Как бы там ни было, а у Сани складывалось ощущение, что нет такой жизненной несправедливости, которую здешние жители не считали бы в глубине своей души не только возможной, но и неизбежной. Ему казалось, что они относятся к жизни с безропотностью не людей, а льна, который рос на их полях. Впрочем, росло его все меньше: не выдерживая давления непонятных перемен, льняные хозяйства приходили в такой же упадок, как и деревенские хоровые коллективы.
И вот через эту льняную местность добирался он метельным вечером из Васильева в Хлебники.
Водитель, мужик неопределенного возраста и невыразительной внешности, взявшийся довезти его на колхозной «буханке», был вдребезину пьян. Саня заметил это, только когда уже выехали из деревни. Впрочем, выбирать не приходилось, в Хлебниках ожидал занятия с ним точно такой же хор, как в Васильеве, и ему было бы стыдно эти ожидания обмануть.
Все бы ничего, но на полпути водитель стал выпускать из рук руль так часто, что его способность вообще дорулить до места стала вызывать у Сани сомнения.
– Может, отдохнешь? – спросил он после очередного рывка «буханки» в сторону. – Постоишь, в себя придешь, потом поедем.
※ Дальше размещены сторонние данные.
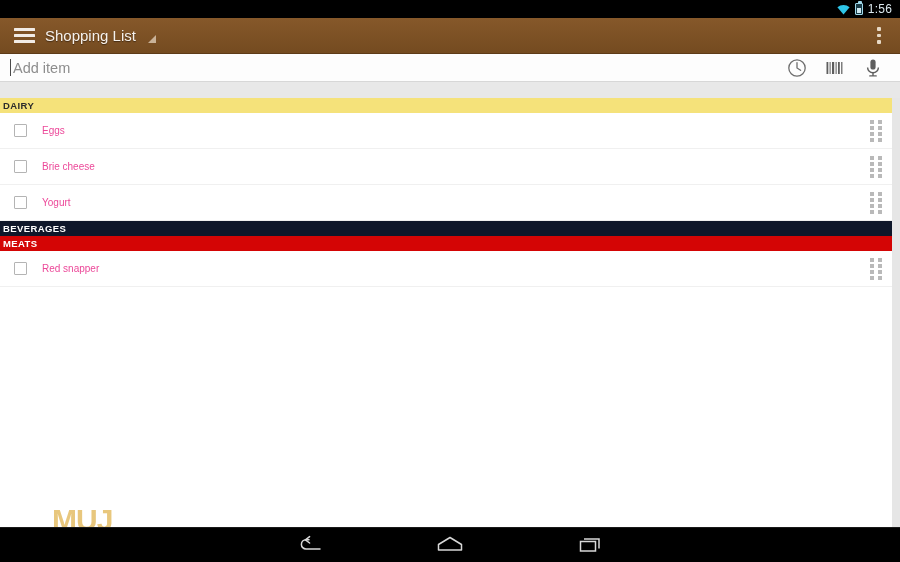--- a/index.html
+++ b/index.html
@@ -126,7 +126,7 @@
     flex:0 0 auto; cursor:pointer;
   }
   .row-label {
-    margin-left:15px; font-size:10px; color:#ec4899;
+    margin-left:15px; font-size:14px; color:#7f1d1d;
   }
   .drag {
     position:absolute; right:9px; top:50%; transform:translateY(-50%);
– Не… – пробормотал водитель, останавливаясь. – В себя не приду. Садись за руль, а то замерзнем тут к хренам.
Дорога к этому времени представляла собою сплошное снежное поле, смутно белеющее в безлунной темноте. Никаких различий между собственно дорогой, ее обочинами и придорожными оврагами Саня определить не мог. Вдобавок он никогда не водил машину.
Шофер уронил голову на руль. Саня потряс его за плечо. Тот поднял голову, посмотрел мутным взглядом и повторил:
– Садись, говорю. Пока не окочурились тут оба.
Что оставалось делать? Они поменялись местами.
– Вот на эту педаль жми, – заплетающимся языком объяснил шофер. У него не хватало уже сил даже материться. – Заводи, поехали.
– Дорога где? – спросил Саня.
С педалями он более-менее разобрался, хотя мотор несколько раз глох. Но однообразная белизна впереди беспокоила его.
– Покажу. Ее не больно-то и занесло еще. Езжай.
Как различал дорогу шофер, было для Сани загадкой. Ему казалось, тот бормочет свои «правее-левее» без всякого смысла. Но ни в кювет, ни даже на обочину они по сплошной снежной пелене не съезжали, и «буханка» двигалась вперед с уверенностью танка.
Они ехали, снег летел с небес, вихрями кружился в поле, и строчки пушкинских «Бесов» в такт ему кружились у Сани в голове.
Природная рассудительность не позволяла ему воспринимать ситуацию как отчаянную, и в этом смысле его рассудительность была подобна водке, выпитой шофером.